--- Start Selected excerpt ---

So when he arrives, I decide to recount my little adventure. He smiles and expresses  sympathy, saying he has two small daughters of five and eight who are always falling over. He then suggests we find somewhere quieter than the coffee bar, so we find a bench in a long UN corridor. It is the end of the afternoon in a hot July, so there are not many people around.

Melzer’s daughters are curious about what he does. “Sometimes they ask me what I do when I work,” he tells me. “When my older daughter asked me what is torture, I said it is when you hurt someone intentionally. So she walked away, and an hour later came back running, crying, screaming, saying well now you have to intervene because my little sister has just tortured me! In this moment I realized how privileged they are to grow up in a country that is so far from the reality of torture. ” (See box below for the UN definition of torture.)

--- End Selected excerpt ---

# Given exercise a
In the passage about Melzer, how did he define torture for his older daughter?
The passage about Melzer and the records below it come from unrelated sources.

--- Start Data ---

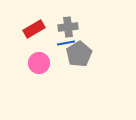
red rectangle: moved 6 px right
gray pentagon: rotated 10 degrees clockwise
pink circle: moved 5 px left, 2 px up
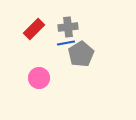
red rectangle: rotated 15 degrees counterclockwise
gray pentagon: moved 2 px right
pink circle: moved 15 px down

--- End Data ---

# Given exercise b
Copy out every line of the records word for word, but omit the picture lines.

# Exercise answer a
He said it is when you hurt someone intentionally.

# Exercise answer b
red rectangle: moved 6 px right
gray pentagon: rotated 10 degrees clockwise
pink circle: moved 5 px left, 2 px up
red rectangle: rotated 15 degrees counterclockwise
gray pentagon: moved 2 px right
pink circle: moved 15 px down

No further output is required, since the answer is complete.